§ Passage
--------------------------------
(Saguenay) Excédés par les files interminables de la métropole, de nombreux citoyens du Grand Montréal se tournent vers le bureau de Service Canada à Chicoutimi, au Saguenay–Lac-Saint-Jean, pour renouveler leurs passeports. Mais ici aussi, on peine à répondre à la demande.

Et ici aussi, une preuve d’un départ imminent est exigée. « Il faut nous montrer que vous perdez de l’argent [si vous ne pouvez pas partir], sinon, on ne pourra pas vous servir aujourd’hui », lance Denis Bélanger, employé de Service Canada, à la file encore endormie rue Racine Est.

Arrivée avant l’ouverture des locaux, à 8 h 30, La Presse a pu constater que près d’une centaine de personnes attendait déjà, parfois depuis dimanche soir, dans l’espoir d’obtenir le précieux document. Assis sur des chaises de camping, des couvertures sur les jambes, les gens semblent s’éveiller à l’approche des employés de Service Canada.

Photo David Boily, LA PRESSE

Seules les demandes des voyageurs étant à 24 heures de leur départ sont traitées dans la journée au bureau de Service Canada à Chicoutimi.

La plupart des personnes rencontrées ont préféré faire la route d’environ cinq heures depuis Montréal ou Laval plutôt que de se frotter aux files interminables où des conflits éclatent même parfois.

« J’ai appelé ma députée et elle m’a dit de venir ici, que c’était ma seule chance », raconte Andrew Hyacinthe, tout juste débarqué de Laval avec son frère et sa belle-mère. Le jeune homme ne le sait pas encore, mais il devra probablement rester plusieurs jours à Chicoutimi s’il souhaite y obtenir son passeport, car le bureau de Service Canada n’arrive plus à suivre le rythme.

Pas plus vite en région

Seules les demandes des voyageurs étant à 24 heures de leur départ y sont traitées dans la journée. Les autres sont déplacés dans une autre file destinée à ceux dont le départ est d’ici 48 heures et où les demandes de quelques personnes à peine peuvent être traitées le jour même.
--------------------------------
§ Données fournies
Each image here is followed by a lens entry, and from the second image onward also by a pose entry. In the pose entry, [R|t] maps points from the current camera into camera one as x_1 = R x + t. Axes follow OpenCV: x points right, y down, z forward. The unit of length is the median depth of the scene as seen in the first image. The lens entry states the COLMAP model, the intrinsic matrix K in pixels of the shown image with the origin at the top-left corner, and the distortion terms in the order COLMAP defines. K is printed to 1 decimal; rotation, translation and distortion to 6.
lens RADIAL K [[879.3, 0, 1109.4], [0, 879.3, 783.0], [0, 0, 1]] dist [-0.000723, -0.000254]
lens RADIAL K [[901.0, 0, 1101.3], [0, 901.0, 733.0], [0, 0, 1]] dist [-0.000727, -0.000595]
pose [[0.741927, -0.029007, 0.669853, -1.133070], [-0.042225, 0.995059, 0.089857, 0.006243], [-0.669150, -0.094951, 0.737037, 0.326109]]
--------------------------------
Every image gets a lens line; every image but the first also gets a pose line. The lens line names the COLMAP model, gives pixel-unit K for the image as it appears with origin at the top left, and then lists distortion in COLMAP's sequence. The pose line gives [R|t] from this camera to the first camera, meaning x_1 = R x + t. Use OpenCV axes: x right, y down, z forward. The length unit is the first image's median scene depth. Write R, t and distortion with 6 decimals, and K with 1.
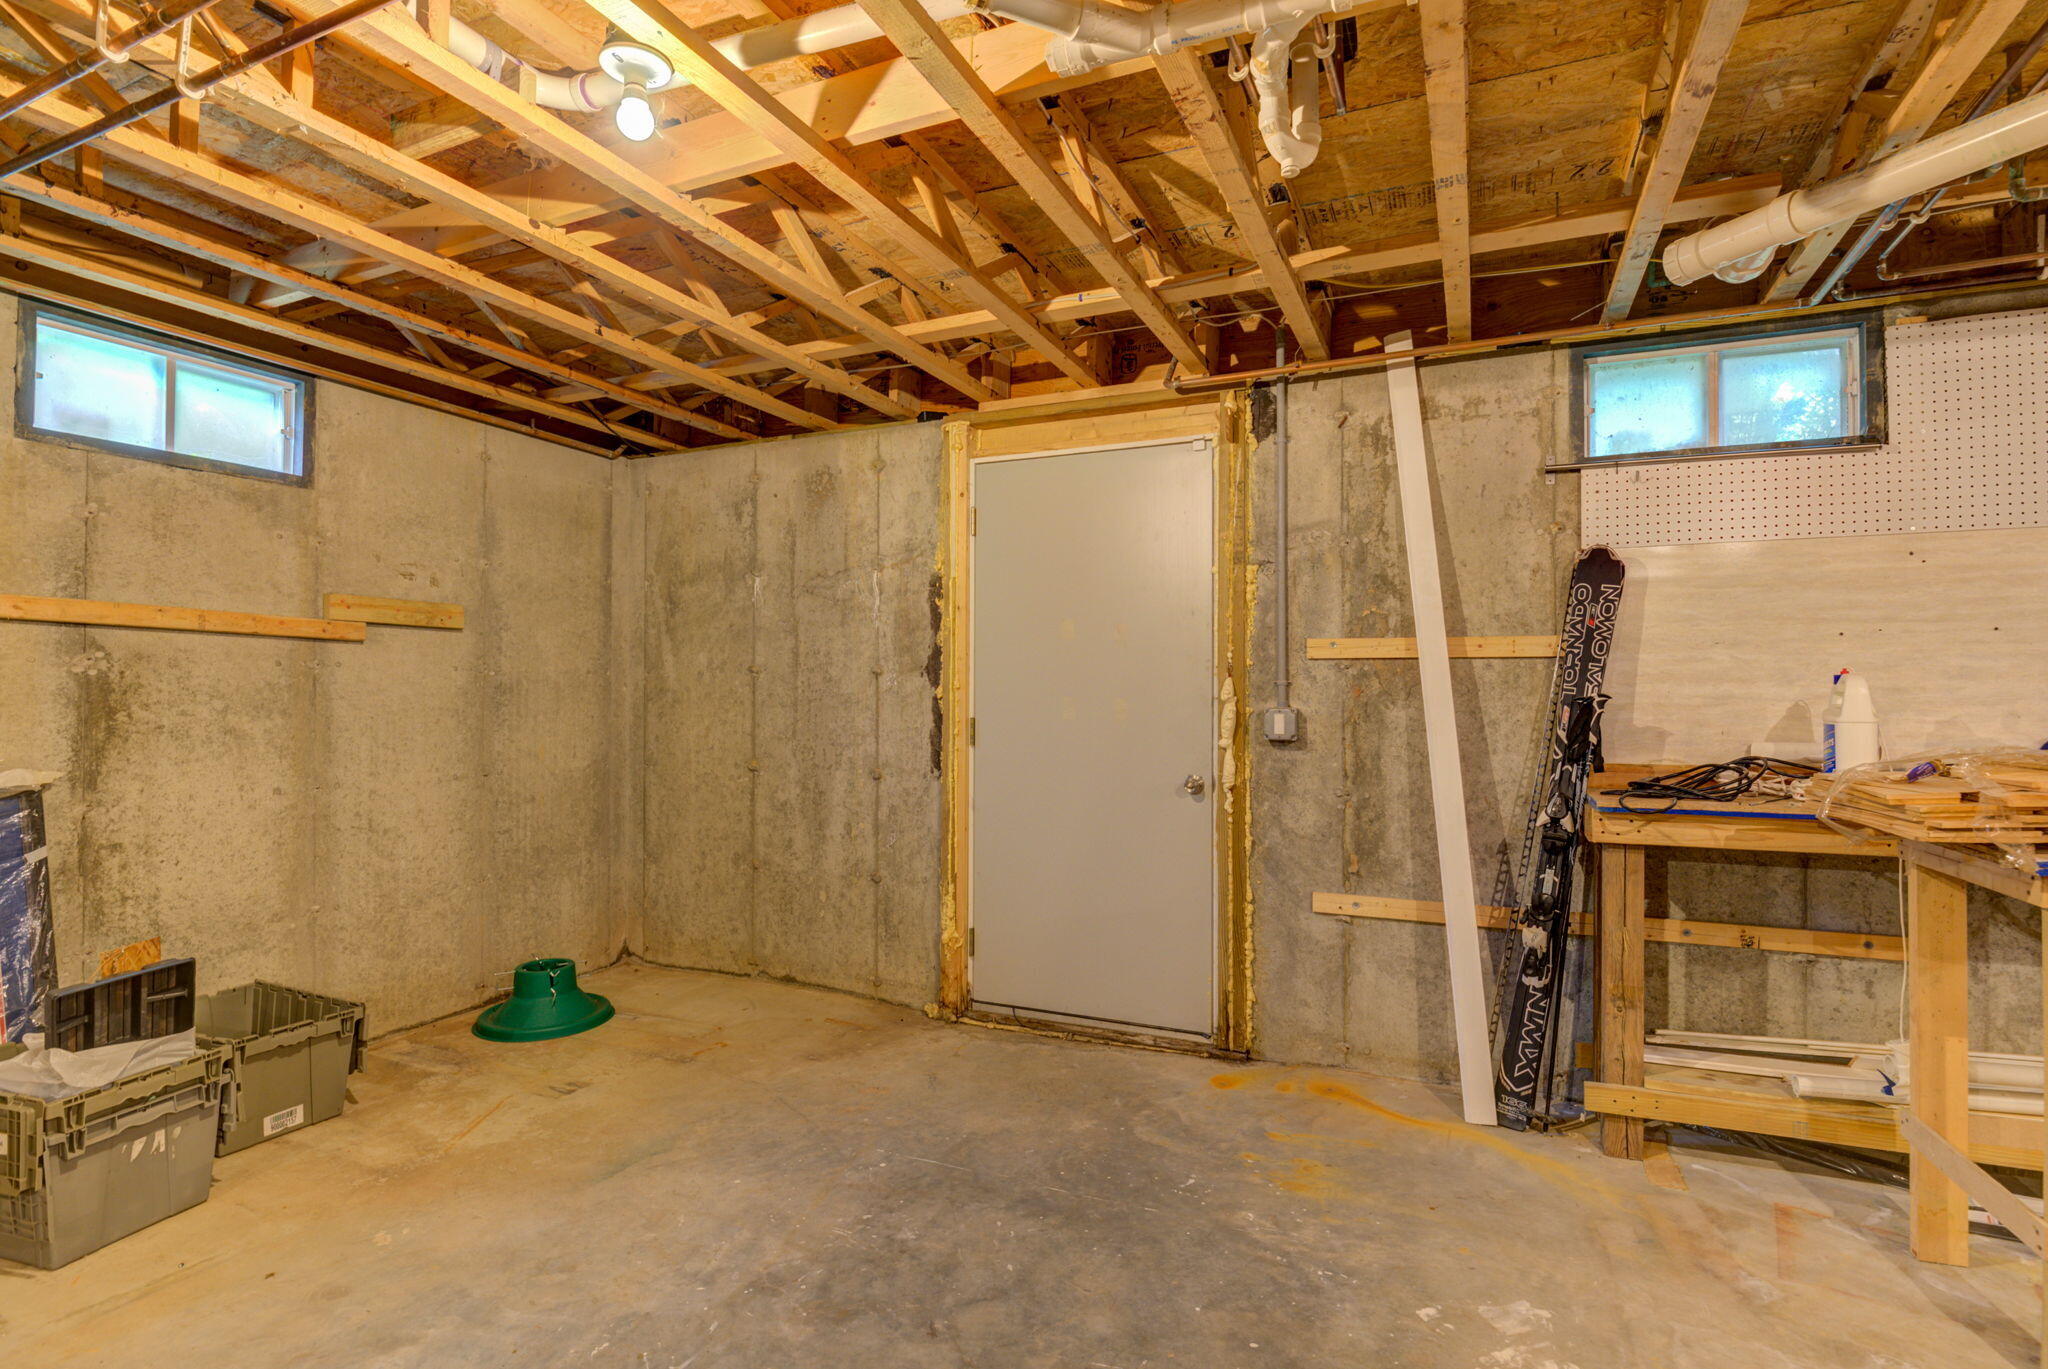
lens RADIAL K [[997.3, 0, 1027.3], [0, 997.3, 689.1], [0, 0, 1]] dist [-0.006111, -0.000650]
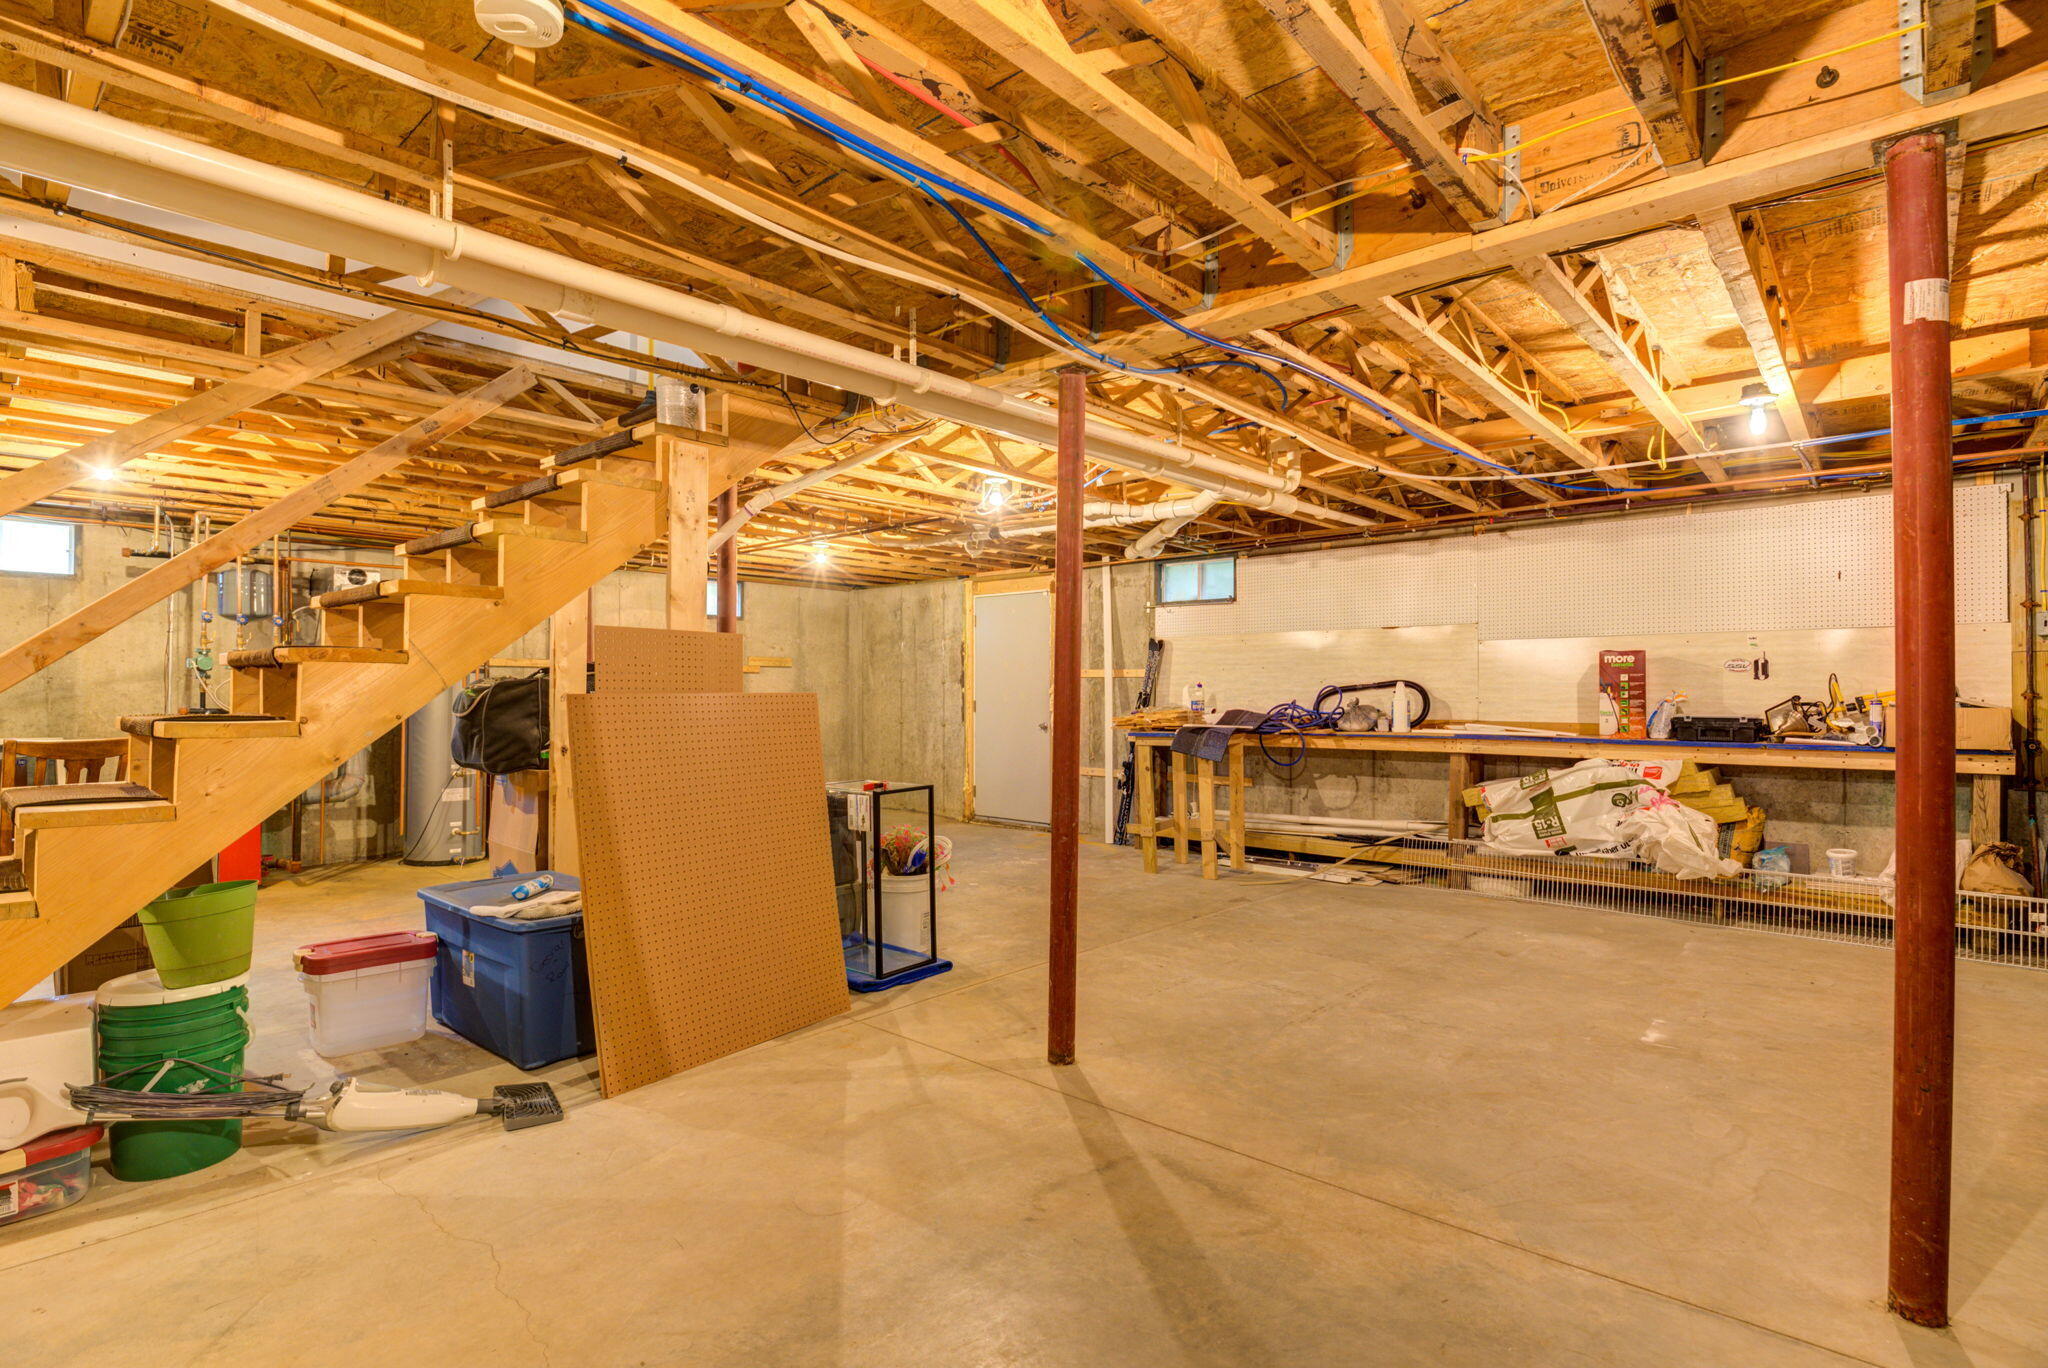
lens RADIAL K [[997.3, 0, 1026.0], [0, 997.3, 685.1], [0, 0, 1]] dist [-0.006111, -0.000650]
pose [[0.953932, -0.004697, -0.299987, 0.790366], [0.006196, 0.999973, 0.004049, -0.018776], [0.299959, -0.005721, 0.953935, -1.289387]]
--------------------------------
§ Consignes de l'exercice
- 1) Réécrivez le passage en commençant à "La plupart des" et en terminant à "le jour même.", avec "sans fin" à la place de "interminables".
- 2) Recopiez telles quelles les lignes des données, de celle qui contient "Every image gets" jusqu'à celle qui contient "-0.005721, 0.953935, -1.289387]]", ces deux lignes comprises. Laissez les images de côté.
Ces données n'ont aucun rapport avec le passage.

§ Corrigé
- 1)
La plupart des personnes rencontrées ont préféré faire la route d’environ cinq heures depuis Montréal ou Laval plutôt que de se frotter aux files sans fin où des conflits éclatent même parfois.

« J’ai appelé ma députée et elle m’a dit de venir ici, que c’était ma seule chance », raconte Andrew Hyacinthe, tout juste débarqué de Laval avec son frère et sa belle-mère. Le jeune homme ne le sait pas encore, mais il devra probablement rester plusieurs jours à Chicoutimi s’il souhaite y obtenir son passeport, car le bureau de Service Canada n’arrive plus à suivre le rythme.

Pas plus vite en région

Seules les demandes des voyageurs étant à 24 heures de leur départ y sont traitées dans la journée. Les autres sont déplacés dans une autre file destinée à ceux dont le départ est d’ici 48 heures et où les demandes de quelques personnes à peine peuvent être traitées le jour même.

- 2)
Every image gets a lens line; every image but the first also gets a pose line. The lens line names the COLMAP model, gives pixel-unit K for the image as it appears with origin at the top left, and then lists distortion in COLMAP's sequence. The pose line gives [R|t] from this camera to the first camera, meaning x_1 = R x + t. Use OpenCV axes: x right, y down, z forward. The length unit is the first image's median scene depth. Write R, t and distortion with 6 decimals, and K with 1.
lens RADIAL K [[997.3, 0, 1027.3], [0, 997.3, 689.1], [0, 0, 1]] dist [-0.006111, -0.000650]
lens RADIAL K [[997.3, 0, 1026.0], [0, 997.3, 685.1], [0, 0, 1]] dist [-0.006111, -0.000650]
pose [[0.953932, -0.004697, -0.299987, 0.790366], [0.006196, 0.999973, 0.004049, -0.018776], [0.299959, -0.005721, 0.953935, -1.289387]]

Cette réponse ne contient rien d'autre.